OCP formed the Open Rack initiative in 2013 to create an open standard for server rack design. The group has since developed a standard built for data centers that integrates the rack directly into the data center infrastructure. This standard includes a holistic design process, which includes the data center power grids and the gates in the chips on each motherboard.
The main benefit of Open Rack is that it decreases the total cost of ownership and improves the energy efficiency of servers in the scale compute space, according to OCP.
Huawei joins Facebook, Google, and Microsoft as adopters of the standard.
While its unclear which data centers it will apply the standard to, the Chinese vendor has recently been making significant data center investments in the Asia-Pacific region. In February it launched a new Huawei Cloud region in Singapore, which it is operating out of a single data center. The company says it plans to expand this to three facilities in the near future.

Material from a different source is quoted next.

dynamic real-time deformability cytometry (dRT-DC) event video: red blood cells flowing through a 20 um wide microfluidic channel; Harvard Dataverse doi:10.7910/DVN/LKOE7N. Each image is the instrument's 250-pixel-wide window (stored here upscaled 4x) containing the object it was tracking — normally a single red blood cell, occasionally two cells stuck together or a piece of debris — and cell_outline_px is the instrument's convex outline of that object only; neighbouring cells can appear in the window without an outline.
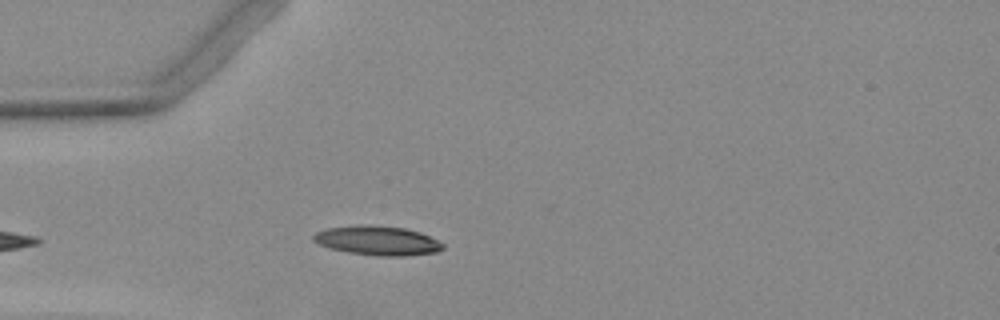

In 2018, the vendor also opened new cloud regions and data centers in Hong Kong, Russia, Thailand, and South Africa to complement its existing regions in China, Europe, and Latin America. It opened 40 availability zones in 23 regions during the year.
While its 2019 plans are still under wraps, with the adoption of Open Rack, it appears that Huawei has plans to open new cloud data centers in the future.
The vendor has been actively involved with OCP since it joined last October. It has contributed to a number of projects including OCP’s Rack and Power, System Management and Server groups. Huawei has contributed to the upcoming specs for the OCP accelerator Module, Advanced Cooling Solutions, and OpenRMC. It also offers a server based on designs submitted to the OCP.
Earlier this week, Huawei joined tech heavyweights Intel, Alibaba, Cisco, Dell EMC, Facebook, Google, Hewlett Packard Enterprise (HPE), and Microsoft in forming a consortium that will develop open interconnect technology called Compute Express Link (CXL).
With these announcements, the Chinese equipment vendor seems to be sending the message that it’s business as usual even though it’s been making salacious headlines for months (and months) now — which includes its most recent lawsuit against the U.S. government.